Sunday, December 14, 2008
Last Days of the Raj
I’m glad England’s cricketers popped back to India to finish their tour. Otherwise I wouldn’t have experienced that sweet sense of shock this morning when I discovered that we could actually win the Test in Madras (sorry, I mean “Chennai” – it’s difficult remembering all the new names India has given its cities to disguise its colonial past)*.
Though I haven’t been back for nearly thirty years, I can still vividly recall India’s smells and sounds. Last week, while moving house, I opened a dusty old box and memories of my year-long trip came pouring out in a pile of faded photographs. One exposes me with hippy beard and long hair, clutching a piece of tinsel and a plate of Christmas pudding: Christmas 1979, Uttar Pradesh. In another I’m bowling very badly against a group of Punjabi children screaming with laughter at my sporting ineptitude. India takes its cricket very seriously. If we win this game, there’ll be gnashing of teeth across the sub-continent.
Madras was on our original itinerary, but we were distracted by an unexpected encounter. Driving from the South with Jilly in our little Volkswagen campervan, we’d decided to visit Khana tiger reserve in Central India. Arriving at sunset we were just parking up in a jungle clearing when we heard a low rumble, then a deep booming voice called out “What, ho! English?” We peered through the undergrowth; lumbering towards us was an enormous elephant and perched on top was an impossibly tall man who looked and sounded just like David Niven. “I say, you must be on your way to the Queen Elizabeth Cup – would you care for a gin and tonic?”
So began our friendship with the extraordinary Bob Wright, a man who managed to preserve the spirit of the British Raj throughout his life. He was a kind of stereotypical Englishman abroad; he’d stayed in the country after partition, and had established a little tourist camp (appropriately called Kipling Camp) in India’s most important tiger reserve. “Never heard of the Queen Elizabeth?” he roared at us, “It’s in Calcutta, the most important horserace in India; everyone will be there, you simply have to go”. Several gin and tonics later, we made a pact.
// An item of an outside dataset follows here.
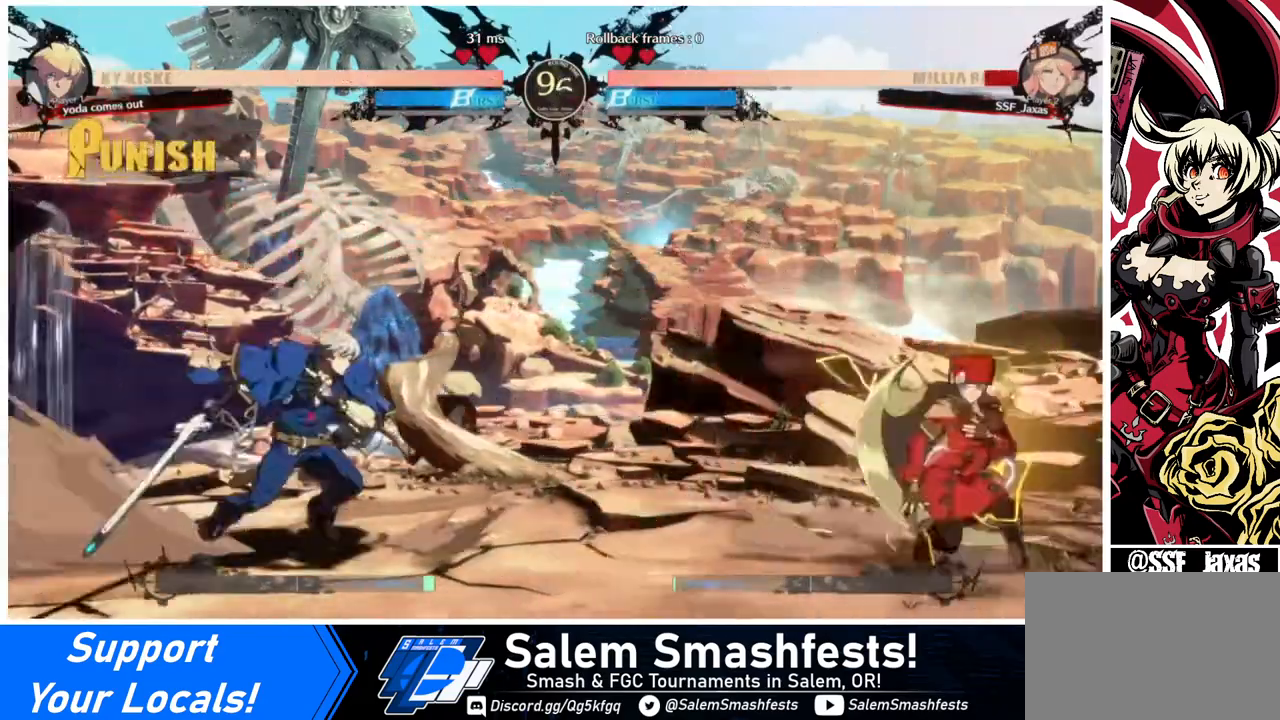
{"buttons": ["DPAD_RIGHT"], "events": [[40, "DPAD_LEFT", "down"], [120, "DPAD_LEFT", "up"], [120, "DPAD_UP", "down"], [200, "DPAD_LEFT", "down"], [240, "DPAD_LEFT", "up"], [240, "DPAD_UP", "up"], [280, "DPAD_RIGHT", "down"]]}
We’d go to the race if he came with us in our van.
“You’re on,” he cried. And we promptly forgot all about it.
At dawn the following morning there was a tap on the van door. There was Bob’s diminutive manservant Nubi, and behind him were lined up more than a dozen suitcases and bedding rolls. Bob was bringing his entire entourage.
Calcutta was 1300 miles away, along a dirt track optimistically named National Highway 7. We didn’t drive along it, we bounced; for six whole days. Weighed down by Bob’s huge frame, luggage and servant, our suspension trawled through the dust and potholes. Swerving to avoid brightly coloured lorries and buses, trying not to hit ox carts, we grew to ignore the cries from the back as Nubi, sitting on the bedding rolls, kept bouncing up and hitting the ceiling. Every few hundred miles or so there’d be a smart government sign: “Roads Define The Culture of a Nation”. Quite.
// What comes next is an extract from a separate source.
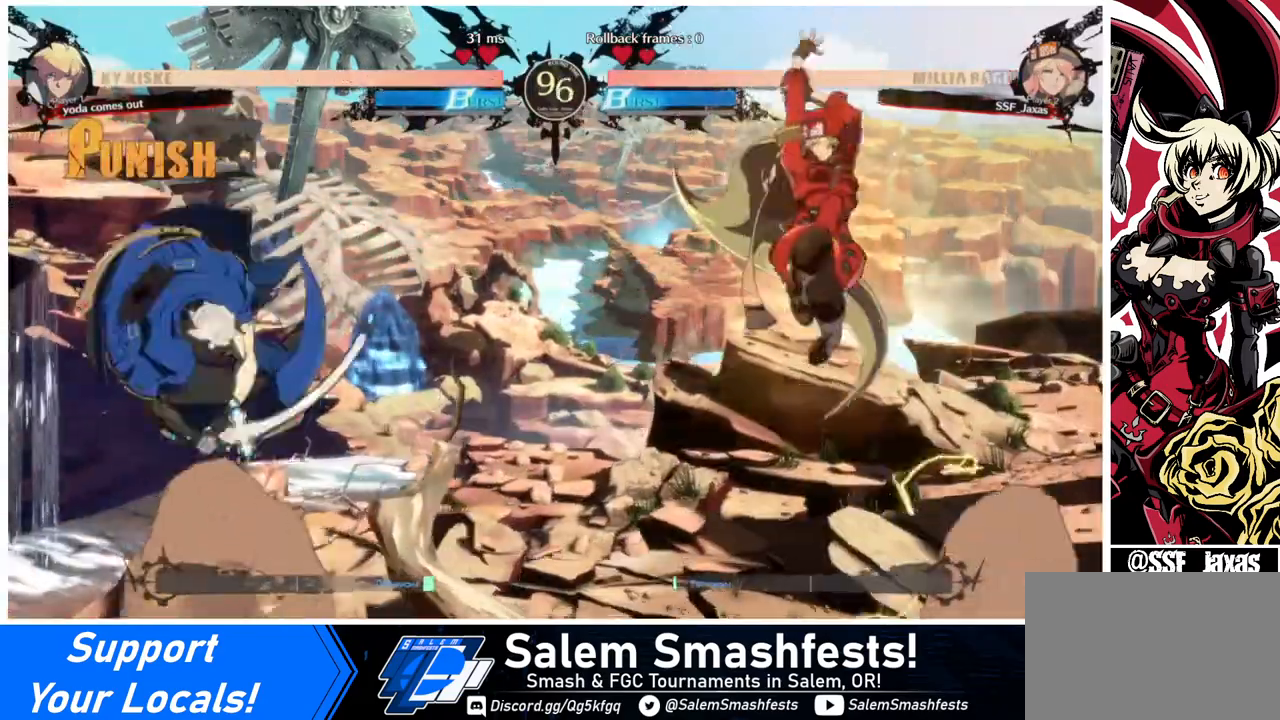
{"buttons": [], "events": [[120, "L1", "down"], [240, "L1", "up"], [520, "DPAD_RIGHT", "up"]]}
At nightfall, Bob would instruct us to drive into centre of the nearest village where he’d boom out of the window, “Where’s the inspection bungalow?” Whereupon a mob of children would lead us to the only stone house, built by the British for their touring magistrates. An ancient manager would open the shutters, dust down the bedrooms, prepare us a meal and find a punka-walla to operate the human powered fans. All for about twenty pence. It was as if the British had never left; we’d gone back fifty years and were living a scene from Jewel In The Crown.
Now I doubt our English cricketers are getting service like that, however grand their Chennai hotel.
* Of course, this was written before England performed its customary eleventh hour collapse. I guess I shouldn't have mentioned the possibility of winning. Or touched wood, or something.